(Beginning of Data listing)

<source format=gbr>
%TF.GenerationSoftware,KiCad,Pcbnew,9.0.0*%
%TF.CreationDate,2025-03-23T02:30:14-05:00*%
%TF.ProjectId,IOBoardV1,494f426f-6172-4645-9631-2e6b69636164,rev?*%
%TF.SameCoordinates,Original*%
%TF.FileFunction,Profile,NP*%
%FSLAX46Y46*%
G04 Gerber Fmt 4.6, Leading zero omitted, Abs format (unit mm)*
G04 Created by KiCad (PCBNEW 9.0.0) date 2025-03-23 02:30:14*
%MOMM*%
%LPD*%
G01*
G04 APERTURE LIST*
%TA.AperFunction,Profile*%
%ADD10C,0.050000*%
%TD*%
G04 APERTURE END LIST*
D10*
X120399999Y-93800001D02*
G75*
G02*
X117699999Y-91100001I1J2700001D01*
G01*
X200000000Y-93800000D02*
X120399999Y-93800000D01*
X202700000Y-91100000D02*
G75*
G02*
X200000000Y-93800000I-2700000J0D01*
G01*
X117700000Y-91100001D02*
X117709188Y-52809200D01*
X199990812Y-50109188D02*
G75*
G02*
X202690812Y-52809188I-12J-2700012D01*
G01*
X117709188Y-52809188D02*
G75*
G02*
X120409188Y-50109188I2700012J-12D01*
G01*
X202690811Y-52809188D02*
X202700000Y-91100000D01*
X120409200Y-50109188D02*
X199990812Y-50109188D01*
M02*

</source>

(End of Data listing)
(Beginning of Data listing)

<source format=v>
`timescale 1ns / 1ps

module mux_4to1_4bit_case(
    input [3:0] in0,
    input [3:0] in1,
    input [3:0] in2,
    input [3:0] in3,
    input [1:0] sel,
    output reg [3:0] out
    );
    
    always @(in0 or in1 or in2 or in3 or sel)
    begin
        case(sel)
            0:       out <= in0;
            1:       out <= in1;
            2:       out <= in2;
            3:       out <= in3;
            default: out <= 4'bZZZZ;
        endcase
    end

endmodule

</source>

(End of Data listing)

[The task]:
Pull out all lines from the entries above that include the word "source".

[Finished exercise]:
<source format=gbr>
</source>
<source format=v>
</source>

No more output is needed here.